> Given instruction: Copy every one of the rows below exactly, keeping each character as it stands.

---- Extracted material

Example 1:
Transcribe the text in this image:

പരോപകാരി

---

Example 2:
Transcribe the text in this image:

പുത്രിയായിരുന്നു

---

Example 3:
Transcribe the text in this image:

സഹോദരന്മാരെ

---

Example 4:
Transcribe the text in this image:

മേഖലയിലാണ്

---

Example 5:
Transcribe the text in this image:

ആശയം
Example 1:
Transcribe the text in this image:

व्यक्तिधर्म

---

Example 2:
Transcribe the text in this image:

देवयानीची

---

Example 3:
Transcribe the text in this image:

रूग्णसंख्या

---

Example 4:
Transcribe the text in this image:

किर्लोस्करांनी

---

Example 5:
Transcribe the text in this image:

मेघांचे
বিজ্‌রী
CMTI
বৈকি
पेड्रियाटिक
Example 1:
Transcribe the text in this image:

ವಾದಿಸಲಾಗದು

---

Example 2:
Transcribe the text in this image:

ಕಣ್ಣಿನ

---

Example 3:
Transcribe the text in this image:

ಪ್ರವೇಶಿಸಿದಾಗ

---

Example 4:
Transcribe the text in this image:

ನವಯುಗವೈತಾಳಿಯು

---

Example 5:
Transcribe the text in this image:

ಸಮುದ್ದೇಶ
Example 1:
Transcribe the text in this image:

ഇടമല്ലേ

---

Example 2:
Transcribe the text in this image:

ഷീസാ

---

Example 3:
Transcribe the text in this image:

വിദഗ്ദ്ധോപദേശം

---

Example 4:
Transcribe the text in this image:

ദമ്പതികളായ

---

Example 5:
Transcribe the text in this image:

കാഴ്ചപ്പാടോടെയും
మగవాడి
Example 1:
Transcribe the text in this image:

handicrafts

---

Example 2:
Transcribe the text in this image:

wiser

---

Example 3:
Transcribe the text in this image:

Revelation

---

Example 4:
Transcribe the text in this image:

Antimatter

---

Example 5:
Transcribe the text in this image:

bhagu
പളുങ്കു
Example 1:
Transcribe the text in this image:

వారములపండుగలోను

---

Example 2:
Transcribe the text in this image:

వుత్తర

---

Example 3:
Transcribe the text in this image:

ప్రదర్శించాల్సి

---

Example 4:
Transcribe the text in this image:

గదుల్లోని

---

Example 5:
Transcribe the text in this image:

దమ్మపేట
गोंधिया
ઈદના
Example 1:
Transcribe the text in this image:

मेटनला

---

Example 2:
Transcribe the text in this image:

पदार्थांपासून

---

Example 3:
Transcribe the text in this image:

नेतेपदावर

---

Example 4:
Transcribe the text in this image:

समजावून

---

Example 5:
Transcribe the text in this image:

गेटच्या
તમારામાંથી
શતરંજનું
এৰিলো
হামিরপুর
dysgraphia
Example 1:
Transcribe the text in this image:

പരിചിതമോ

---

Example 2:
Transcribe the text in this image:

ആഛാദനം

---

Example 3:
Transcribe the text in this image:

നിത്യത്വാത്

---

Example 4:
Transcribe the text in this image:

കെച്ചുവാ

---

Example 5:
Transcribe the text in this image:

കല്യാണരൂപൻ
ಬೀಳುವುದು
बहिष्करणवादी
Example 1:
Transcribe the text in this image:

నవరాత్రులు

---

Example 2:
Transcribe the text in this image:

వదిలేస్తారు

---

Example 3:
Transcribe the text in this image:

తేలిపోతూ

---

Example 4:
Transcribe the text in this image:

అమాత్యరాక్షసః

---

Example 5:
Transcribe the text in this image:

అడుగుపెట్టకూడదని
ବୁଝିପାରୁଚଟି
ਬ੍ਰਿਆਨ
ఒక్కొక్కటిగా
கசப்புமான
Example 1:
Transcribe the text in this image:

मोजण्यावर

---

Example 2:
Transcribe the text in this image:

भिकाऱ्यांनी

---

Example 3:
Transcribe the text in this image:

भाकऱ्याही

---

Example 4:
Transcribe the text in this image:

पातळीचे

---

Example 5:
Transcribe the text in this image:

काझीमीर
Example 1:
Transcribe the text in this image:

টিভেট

--------

> Written reply:
Example 1:
Transcribe the text in this image:

പരോപകാരി

---

Example 2:
Transcribe the text in this image:

പുത്രിയായിരുന്നു

---

Example 3:
Transcribe the text in this image:

സഹോദരന്മാരെ

---

Example 4:
Transcribe the text in this image:

മേഖലയിലാണ്

---

Example 5:
Transcribe the text in this image:

ആശയം
Example 1:
Transcribe the text in this image:

व्यक्तिधर्म

---

Example 2:
Transcribe the text in this image:

देवयानीची

---

Example 3:
Transcribe the text in this image:

रूग्णसंख्या

---

Example 4:
Transcribe the text in this image:

किर्लोस्करांनी

---

Example 5:
Transcribe the text in this image:

मेघांचे
বিজ্‌রী
CMTI
বৈকি
पेड्रियाटिक
Example 1:
Transcribe the text in this image:

ವಾದಿಸಲಾಗದು

---

Example 2:
Transcribe the text in this image:

ಕಣ್ಣಿನ

---

Example 3:
Transcribe the text in this image:

ಪ್ರವೇಶಿಸಿದಾಗ

---

Example 4:
Transcribe the text in this image:

ನವಯುಗವೈತಾಳಿಯು

---

Example 5:
Transcribe the text in this image:

ಸಮುದ್ದೇಶ
Example 1:
Transcribe the text in this image:

ഇടമല്ലേ

---

Example 2:
Transcribe the text in this image:

ഷീസാ

---

Example 3:
Transcribe the text in this image:

വിദഗ്ദ്ധോപദേശം

---

Example 4:
Transcribe the text in this image:

ദമ്പതികളായ

---

Example 5:
Transcribe the text in this image:

കാഴ്ചപ്പാടോടെയും
మగవాడి
Example 1:
Transcribe the text in this image:

handicrafts

---

Example 2:
Transcribe the text in this image:

wiser

---

Example 3:
Transcribe the text in this image:

Revelation

---

Example 4:
Transcribe the text in this image:

Antimatter

---

Example 5:
Transcribe the text in this image:

bhagu
പളുങ്കു
Example 1:
Transcribe the text in this image:

వారములపండుగలోను

---

Example 2:
Transcribe the text in this image:

వుత్తర

---

Example 3:
Transcribe the text in this image:

ప్రదర్శించాల్సి

---

Example 4:
Transcribe the text in this image:

గదుల్లోని

---

Example 5:
Transcribe the text in this image:

దమ్మపేట
गोंधिया
ઈદના
Example 1:
Transcribe the text in this image:

मेटनला

---

Example 2:
Transcribe the text in this image:

पदार्थांपासून

---

Example 3:
Transcribe the text in this image:

नेतेपदावर

---

Example 4:
Transcribe the text in this image:

समजावून

---

Example 5:
Transcribe the text in this image:

गेटच्या
તમારામાંથી
શતરંજનું
এৰিলো
হামিরপুর
dysgraphia
Example 1:
Transcribe the text in this image:

പരിചിതമോ

---

Example 2:
Transcribe the text in this image:

ആഛാദനം

---

Example 3:
Transcribe the text in this image:

നിത്യത്വാത്

---

Example 4:
Transcribe the text in this image:

കെച്ചുവാ

---

Example 5:
Transcribe the text in this image:

കല്യാണരൂപൻ
ಬೀಳುವುದು
बहिष्करणवादी
Example 1:
Transcribe the text in this image:

నవరాత్రులు

---

Example 2:
Transcribe the text in this image:

వదిలేస్తారు

---

Example 3:
Transcribe the text in this image:

తేలిపోతూ

---

Example 4:
Transcribe the text in this image:

అమాత్యరాక్షసః

---

Example 5:
Transcribe the text in this image:

అడుగుపెట్టకూడదని
ବୁଝିପାରୁଚଟି
ਬ੍ਰਿਆਨ
ఒక్కొక్కటిగా
கசப்புமான
Example 1:
Transcribe the text in this image:

मोजण्यावर

---

Example 2:
Transcribe the text in this image:

भिकाऱ्यांनी

---

Example 3:
Transcribe the text in this image:

भाकऱ्याही

---

Example 4:
Transcribe the text in this image:

पातळीचे

---

Example 5:
Transcribe the text in this image:

काझीमीर
Example 1:
Transcribe the text in this image:

টিভেট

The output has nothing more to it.